“Now the Lord provided a huge fish to swallow Jonah, and Jonah was in the belly of the fish three days and three nights. [And Jonah said] In my distress I called to the Lord, and he answered me. From deep in the realm of the dead I called for help, and you listened to my cry.” Jonah 1:17 & 2:1
Thank God for seaweed around your head.
Poor Jonah. God’s word had come to him saying he should go to Nineveh and “preach against them” because their wickedness had become offensive to God. It seems Jonah feared the people of Nineveh, because he headed instead to Tarshish.
Sometimes God disciplines us when we offend him, and so it was with Jonah. First hit by storm, then thrown overboard, and finally gobbled by a fish. The monster swam into dark waters, and Jonah felt threatened, banished, and cut-off. “The deep surrounded me; seaweed was wrapped around my head. To the roots of the mountains I sank down” (Jonah 2:5-6).
For three days…
Only then did Jonah come to his senses. “When my life was ebbing away, I remembered you, Lord, and my prayer rose to you, to your holy temple” (Jonah 2:7). Jonah’s prayer is worth imitating because he recognized his wrongdoing, humbled himself, and rededicated himself to God’s ways.
Eventually much good came from Jonah’s obedience. The Ninevites repented, left evil habits, and enjoyed peace with God. And his story was told for generations as an example of what happens when you go against God’s plans, but then repent.

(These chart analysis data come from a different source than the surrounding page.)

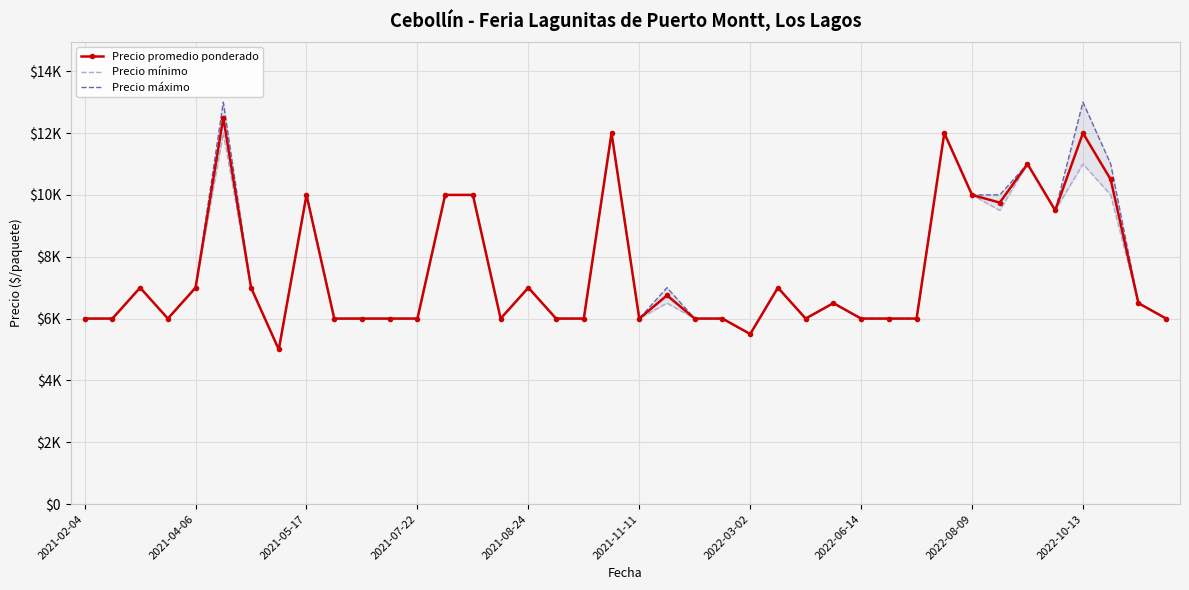

What is the minimum value for Precio promedio ponderado?

5000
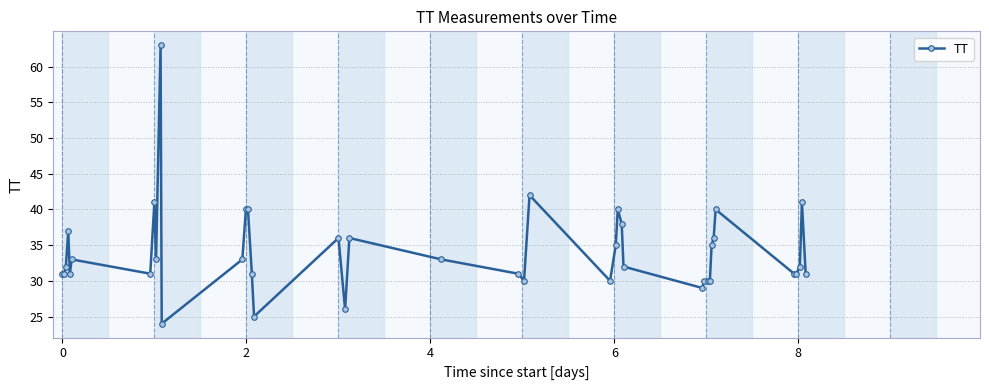

What is the value of the 28th point from the left?

32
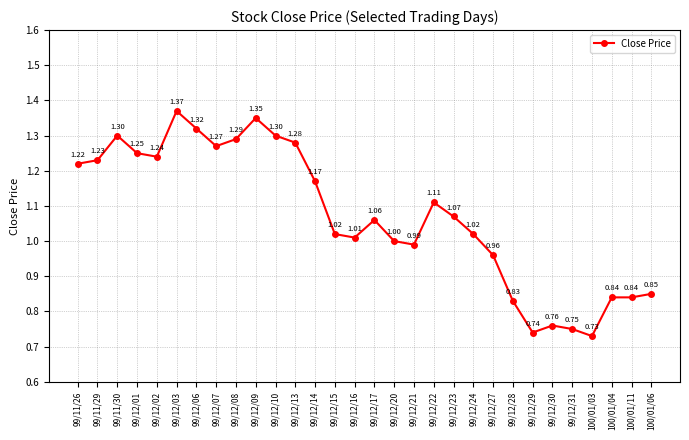

What is the sum of the values at 99/12/10 and 99/12/23?

2.4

Jonah’s story even has an “Easter” twist. When Jesus foretold of his death and resurrection, he said, “For as Jonah was three days and three nights in the belly of a huge fish, so the Son of Man will be three days and three nights in the heart of the earth” (Matthew 12: 40).
Sometimes I feel buried, alone, and hopeless from God’s discipline. However, in those dark places God is still working His plan — His redeeming, reconciling, renewing plan. And, just as Jesus rose from the earth to bring salvation, God can raise me up — like he did Jonah — to be an instrument of his redeeming peace among people.
Father God, thank you for your gracious discipline of me. Help me see your purpose in hardship as I seek to become more like your son, Jesus, and an instrument of reconciliation on earth. Amen.